As HR Director, I shared that the new company’s CEO told us that all employees would keep their jobs and that I had been tasked with hiring 25 additional employees to help with the increased work they planned on sending to our plant. I also explained the main perks of their benefit package.  Our COO then explained what it would mean for their ESOP accounts and that they would all have a vote in this transaction.  If they all decided that they didn’t want to sell the company, we would continue being an ESOP and being in business together doing great things.  If we did sell the company, all shareholders would receive 95% of their share value around 90 days after the transaction closed at a premium over our most recent share price that was calculated as of 12/31/2020.  

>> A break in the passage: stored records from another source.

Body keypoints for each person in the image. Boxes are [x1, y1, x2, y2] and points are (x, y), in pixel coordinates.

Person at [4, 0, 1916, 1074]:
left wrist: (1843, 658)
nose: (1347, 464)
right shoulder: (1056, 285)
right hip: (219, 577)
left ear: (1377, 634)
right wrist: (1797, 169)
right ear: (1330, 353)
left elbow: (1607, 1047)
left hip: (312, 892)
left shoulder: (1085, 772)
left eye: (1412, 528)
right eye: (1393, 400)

We then handed every employee a 16 page document that detailed the financial aspects of the sale and their ESOP accounts. All shareholders had one week to research the new company and ask us any questions. We then had a follow up meeting with all employees and our Trustee to answer any questions.  They all then had one week to send their vote to our Trustee.  We have 30,000 shares and the vote was 29,922 yes and 78 no. 

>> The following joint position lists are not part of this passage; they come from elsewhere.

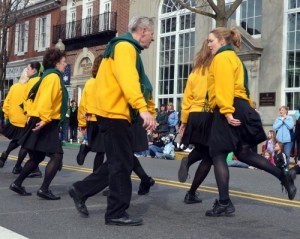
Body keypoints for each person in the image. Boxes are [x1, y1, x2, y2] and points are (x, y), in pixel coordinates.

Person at [69, 16, 157, 226]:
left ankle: (81, 190)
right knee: (121, 165)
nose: (153, 39)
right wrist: (142, 109)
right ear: (143, 30)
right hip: (114, 113)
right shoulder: (126, 47)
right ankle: (116, 212)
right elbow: (128, 80)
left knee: (120, 161)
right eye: (152, 34)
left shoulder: (120, 47)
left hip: (111, 112)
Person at [206, 27, 297, 217]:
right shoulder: (235, 58)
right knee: (244, 152)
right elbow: (243, 89)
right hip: (243, 106)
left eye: (211, 41)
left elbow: (223, 87)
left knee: (218, 154)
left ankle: (224, 202)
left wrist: (227, 112)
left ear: (222, 41)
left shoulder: (221, 58)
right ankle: (283, 176)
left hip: (229, 107)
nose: (208, 45)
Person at [9, 48, 68, 200]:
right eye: (63, 62)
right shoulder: (53, 77)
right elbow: (46, 100)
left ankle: (17, 183)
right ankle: (44, 189)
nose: (65, 65)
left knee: (38, 156)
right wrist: (45, 119)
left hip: (41, 118)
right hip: (46, 120)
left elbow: (32, 98)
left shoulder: (46, 76)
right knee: (57, 156)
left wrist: (32, 115)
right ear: (55, 63)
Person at [176, 39, 214, 204]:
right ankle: (191, 191)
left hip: (194, 115)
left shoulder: (194, 72)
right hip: (209, 114)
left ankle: (189, 161)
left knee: (202, 150)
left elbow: (187, 99)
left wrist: (184, 121)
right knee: (210, 156)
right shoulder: (216, 69)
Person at [76, 55, 105, 172]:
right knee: (101, 150)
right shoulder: (105, 83)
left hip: (90, 120)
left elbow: (82, 104)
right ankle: (95, 176)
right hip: (101, 118)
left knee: (98, 147)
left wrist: (82, 123)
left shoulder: (89, 83)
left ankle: (86, 147)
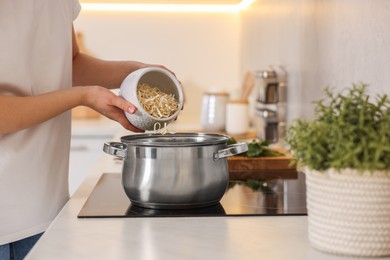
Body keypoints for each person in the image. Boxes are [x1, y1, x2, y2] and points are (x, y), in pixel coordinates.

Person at [0, 1, 177, 259]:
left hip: (49, 210)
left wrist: (133, 71)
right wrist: (83, 97)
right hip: (7, 224)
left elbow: (69, 62)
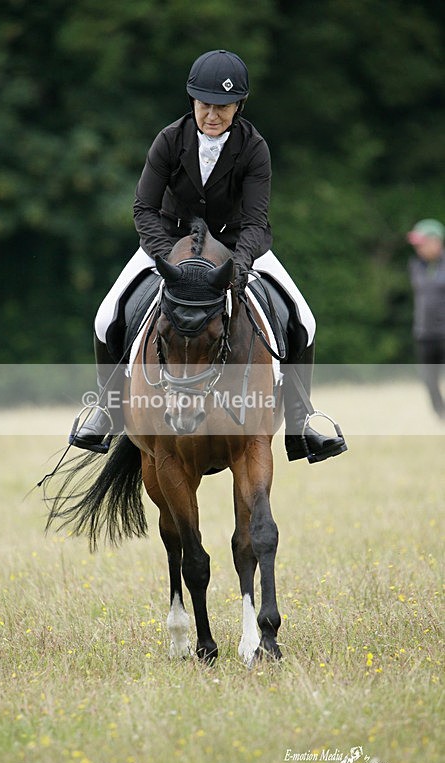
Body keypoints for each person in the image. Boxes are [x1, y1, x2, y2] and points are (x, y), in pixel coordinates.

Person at [71, 49, 347, 463]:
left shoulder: (254, 148)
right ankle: (108, 413)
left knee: (303, 320)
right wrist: (171, 262)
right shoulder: (168, 140)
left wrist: (238, 265)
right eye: (204, 105)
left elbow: (255, 221)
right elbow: (144, 208)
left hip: (238, 248)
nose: (212, 115)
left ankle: (300, 419)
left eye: (222, 107)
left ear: (238, 106)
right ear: (192, 101)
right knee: (106, 315)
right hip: (169, 244)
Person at [406, 218, 445, 418]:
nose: (418, 248)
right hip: (424, 333)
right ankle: (441, 417)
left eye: (422, 243)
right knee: (428, 380)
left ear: (436, 241)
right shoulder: (415, 265)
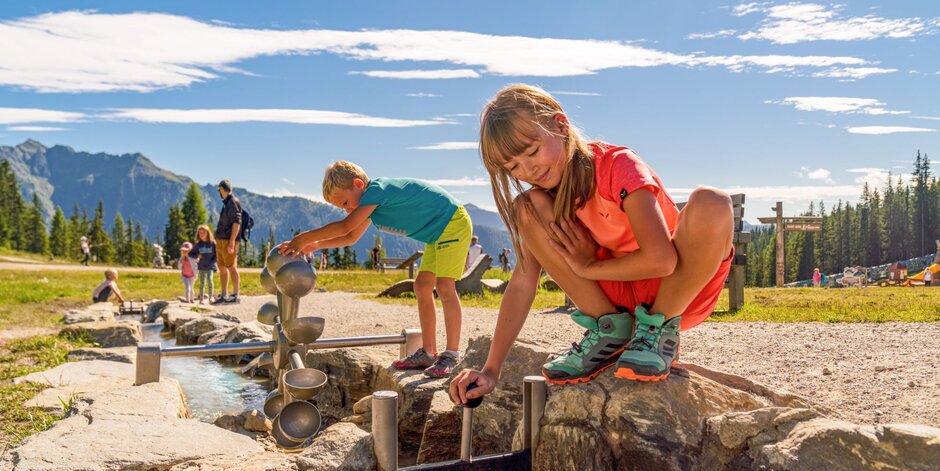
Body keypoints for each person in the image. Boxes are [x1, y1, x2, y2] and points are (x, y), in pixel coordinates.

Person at [450, 84, 734, 405]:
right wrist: (491, 369)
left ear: (560, 124)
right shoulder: (547, 199)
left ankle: (657, 332)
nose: (528, 170)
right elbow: (522, 281)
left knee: (712, 202)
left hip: (676, 289)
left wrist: (589, 266)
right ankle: (611, 331)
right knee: (525, 207)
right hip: (616, 296)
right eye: (513, 167)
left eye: (532, 152)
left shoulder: (617, 165)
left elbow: (663, 259)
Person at [279, 160, 473, 378]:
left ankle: (452, 354)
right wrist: (315, 244)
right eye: (342, 207)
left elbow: (345, 227)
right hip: (436, 233)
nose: (347, 209)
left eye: (345, 202)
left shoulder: (376, 191)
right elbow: (351, 237)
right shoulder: (369, 203)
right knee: (422, 286)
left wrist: (303, 237)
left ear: (358, 185)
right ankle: (428, 353)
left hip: (452, 223)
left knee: (445, 285)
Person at [214, 179, 243, 304]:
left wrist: (232, 241)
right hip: (221, 239)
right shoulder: (227, 202)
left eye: (219, 190)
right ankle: (224, 295)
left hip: (227, 240)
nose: (219, 193)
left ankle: (236, 295)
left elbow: (237, 222)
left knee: (231, 267)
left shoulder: (233, 202)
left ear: (222, 189)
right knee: (222, 267)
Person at [190, 225, 217, 304]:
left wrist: (212, 262)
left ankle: (211, 297)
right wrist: (197, 256)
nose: (202, 234)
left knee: (210, 280)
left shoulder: (212, 243)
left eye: (204, 233)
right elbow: (191, 254)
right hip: (201, 266)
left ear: (208, 233)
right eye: (200, 233)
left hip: (210, 266)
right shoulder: (198, 244)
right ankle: (201, 298)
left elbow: (217, 255)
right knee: (202, 282)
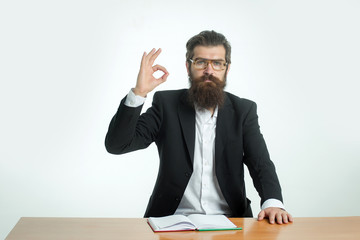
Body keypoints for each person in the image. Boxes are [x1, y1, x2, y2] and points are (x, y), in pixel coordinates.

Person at [105, 30, 293, 224]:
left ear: (226, 69)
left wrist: (273, 202)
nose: (209, 71)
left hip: (231, 221)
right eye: (201, 62)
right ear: (188, 67)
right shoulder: (166, 105)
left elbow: (260, 162)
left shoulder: (244, 110)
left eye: (217, 63)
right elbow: (118, 145)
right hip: (171, 220)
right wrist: (139, 92)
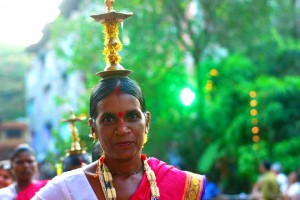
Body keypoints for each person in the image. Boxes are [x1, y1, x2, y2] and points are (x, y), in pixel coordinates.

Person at [32, 0, 206, 199]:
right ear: (92, 128)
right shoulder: (67, 191)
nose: (122, 129)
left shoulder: (182, 186)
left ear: (147, 121)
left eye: (132, 117)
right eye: (108, 119)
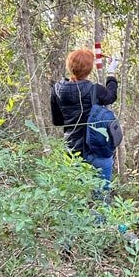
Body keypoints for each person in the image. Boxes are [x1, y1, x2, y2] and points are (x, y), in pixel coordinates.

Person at [51, 47, 120, 184]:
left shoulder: (57, 89)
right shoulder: (94, 90)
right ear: (89, 70)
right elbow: (111, 96)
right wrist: (111, 73)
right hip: (96, 149)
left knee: (75, 198)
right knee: (101, 197)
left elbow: (58, 120)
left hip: (72, 151)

TD: How has the sale impacted your people and your company? 

MW: Many employees owned stock worth hundreds of thousands of dollars. Our concern was that they would get their money and quit their jobs, so we spent the next few months coaching about saving, investing, tax penalties for taking it out early, etc.  We brought in our 401k advisor as an option for employees to be able to talk with someone they have known for years.  Everyone was finding financial advisors and planning for this large influx of money. 

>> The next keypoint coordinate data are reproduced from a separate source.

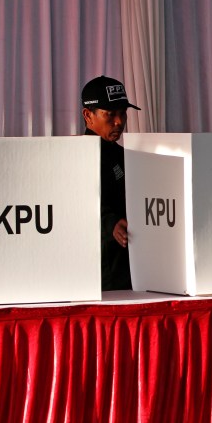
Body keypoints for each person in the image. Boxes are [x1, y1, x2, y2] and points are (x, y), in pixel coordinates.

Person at [81, 75, 140, 291]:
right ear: (88, 115)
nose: (119, 121)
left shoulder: (123, 154)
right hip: (97, 276)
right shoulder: (73, 157)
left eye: (123, 113)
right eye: (111, 114)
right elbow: (73, 204)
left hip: (131, 269)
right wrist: (110, 222)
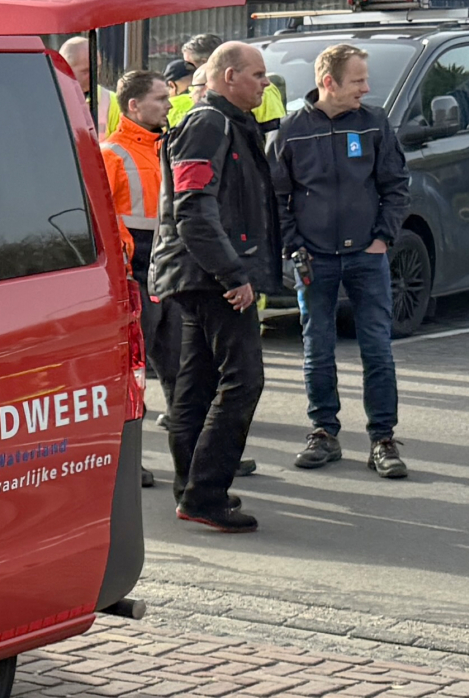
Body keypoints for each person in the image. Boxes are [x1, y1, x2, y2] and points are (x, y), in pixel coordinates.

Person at [151, 41, 278, 533]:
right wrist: (234, 275)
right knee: (243, 379)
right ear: (228, 77)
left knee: (199, 381)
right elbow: (193, 209)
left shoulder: (224, 122)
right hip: (208, 275)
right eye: (258, 74)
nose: (266, 84)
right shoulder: (209, 123)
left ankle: (194, 490)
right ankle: (204, 492)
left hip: (199, 273)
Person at [276, 42, 412, 480]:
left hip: (366, 257)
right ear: (328, 82)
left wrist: (382, 238)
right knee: (317, 349)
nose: (366, 89)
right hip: (314, 258)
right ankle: (323, 432)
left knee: (377, 350)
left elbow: (395, 185)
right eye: (357, 81)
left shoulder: (374, 123)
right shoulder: (291, 130)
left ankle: (383, 440)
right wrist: (295, 246)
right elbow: (277, 198)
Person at [102, 70, 170, 488]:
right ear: (134, 106)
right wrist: (129, 258)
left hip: (167, 267)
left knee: (183, 368)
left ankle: (198, 454)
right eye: (160, 98)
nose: (168, 104)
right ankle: (131, 463)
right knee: (136, 376)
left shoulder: (166, 147)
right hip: (139, 271)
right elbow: (105, 218)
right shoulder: (112, 153)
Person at [171, 34, 284, 129]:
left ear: (207, 62)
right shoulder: (181, 100)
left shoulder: (263, 90)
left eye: (189, 65)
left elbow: (271, 136)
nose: (187, 70)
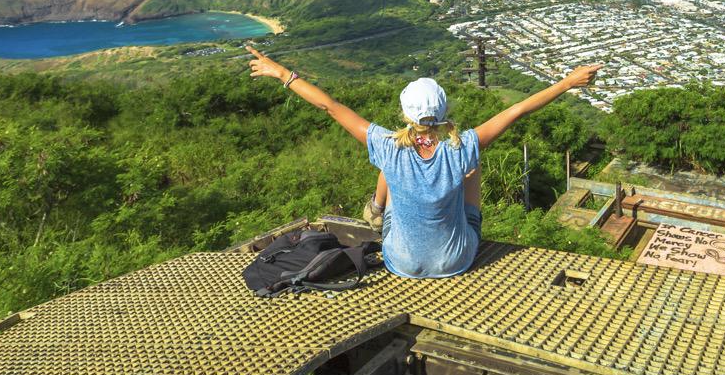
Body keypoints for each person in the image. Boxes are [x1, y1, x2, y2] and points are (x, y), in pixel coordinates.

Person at [245, 44, 600, 278]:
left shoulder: (387, 144)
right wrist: (567, 82)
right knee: (471, 167)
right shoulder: (461, 147)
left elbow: (330, 106)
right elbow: (517, 110)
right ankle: (397, 214)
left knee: (391, 162)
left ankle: (375, 208)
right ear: (445, 111)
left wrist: (282, 74)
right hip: (455, 261)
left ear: (404, 111)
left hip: (401, 261)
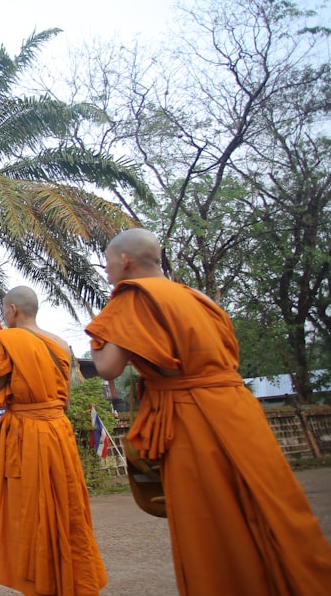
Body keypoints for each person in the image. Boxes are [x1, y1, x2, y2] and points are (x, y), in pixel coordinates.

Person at [86, 228, 331, 595]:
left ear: (125, 261)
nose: (106, 272)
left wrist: (98, 333)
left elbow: (107, 368)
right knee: (268, 504)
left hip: (191, 418)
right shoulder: (198, 298)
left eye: (107, 264)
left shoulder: (133, 298)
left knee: (210, 521)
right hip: (238, 410)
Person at [0, 286, 107, 595]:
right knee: (65, 505)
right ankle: (70, 579)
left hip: (26, 434)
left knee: (30, 512)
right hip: (59, 432)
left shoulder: (7, 342)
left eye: (4, 310)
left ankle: (40, 583)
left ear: (12, 310)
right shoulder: (62, 344)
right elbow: (64, 398)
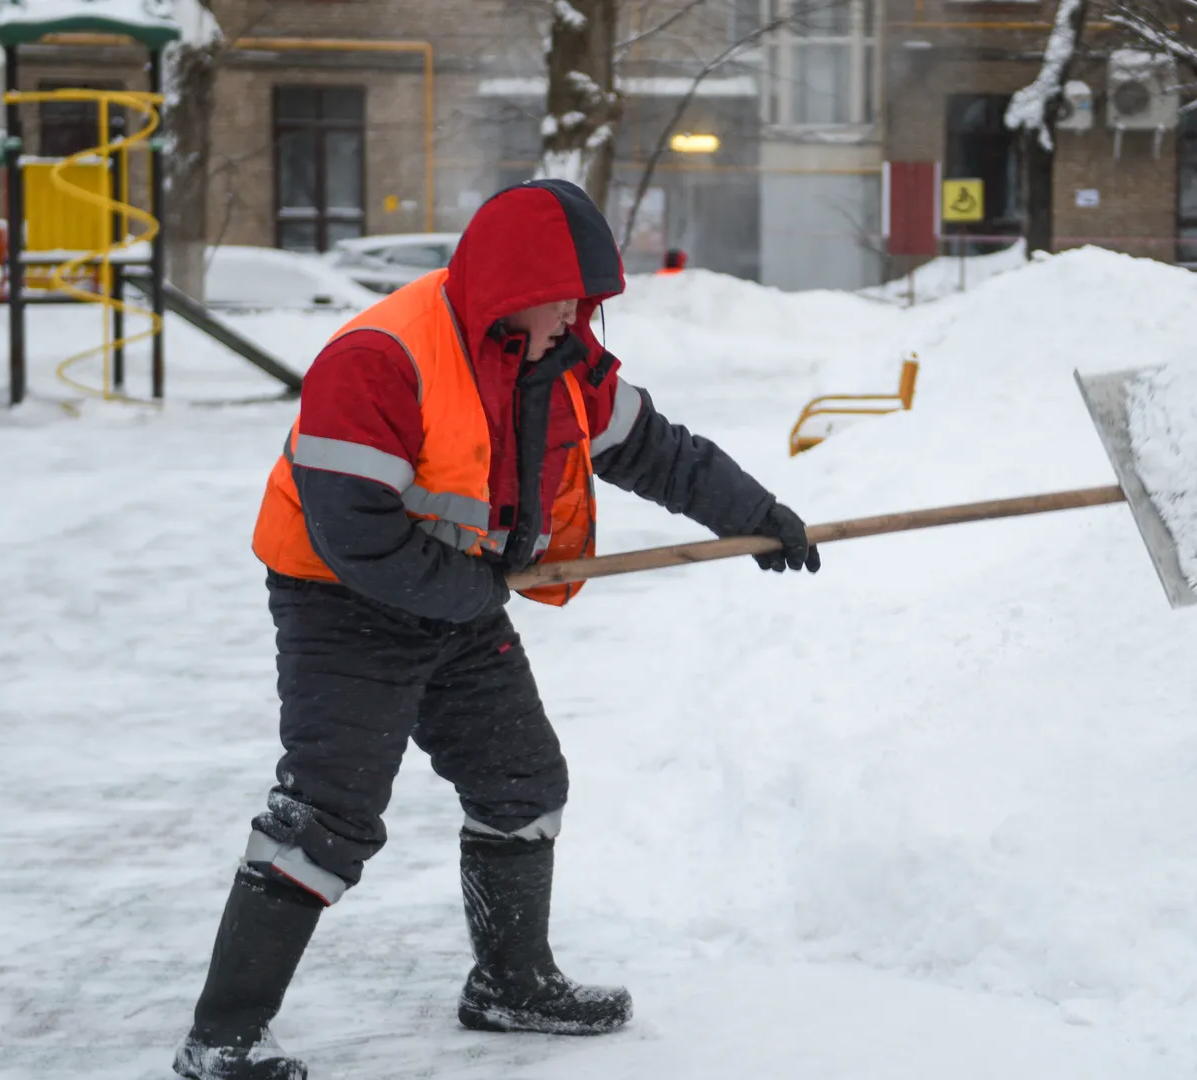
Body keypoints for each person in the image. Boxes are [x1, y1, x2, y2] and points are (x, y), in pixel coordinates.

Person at [174, 179, 819, 1080]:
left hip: (454, 595)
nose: (579, 316)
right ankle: (223, 1038)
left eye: (588, 302)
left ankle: (512, 985)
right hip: (344, 602)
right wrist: (471, 592)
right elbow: (350, 529)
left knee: (522, 782)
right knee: (330, 813)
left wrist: (754, 514)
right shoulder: (383, 355)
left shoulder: (558, 358)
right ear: (516, 284)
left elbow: (653, 448)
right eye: (568, 297)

 Shareholders received 95% of their account value as a distribution in mid-May.  They will receive the remaining amount due after the company has closed out all financial issues and collects the 5% holdback from the sale.  We were very happy that no one quit their job!  Most everyone saw it as an opportunity to set their retirement up and transferred the money to another retirement vehicle to avoid taxes and penalties.  Some of our employees had debts that had been hanging over their heads for years, or wanted to pay off credit cards, their car, or their house. Those employees took out some of the money to set themselves up better financially in the present, and then moved the rest aside for a more comfortable retirement. 

 Because we were such a strong company here in our city, the new company kept our name, so we are still Hopkins Printing. They have been sending us work for our plant and their benefits have been amazing.  In addition, their support with HR, IT, production, supplies, and safety, to name a few, has been a big help to us as a small company.  It’s fun being part of a growing, large company.  The key to this sale was that we didn’t need to sell and we took the time to make sure it was win-win-win. It really did work out well for our ESOP, for the new company, and for everyone’s future. 

The above questions and answers were exchanged via email in July 2022. Some answers have been edited for clarity and brevity.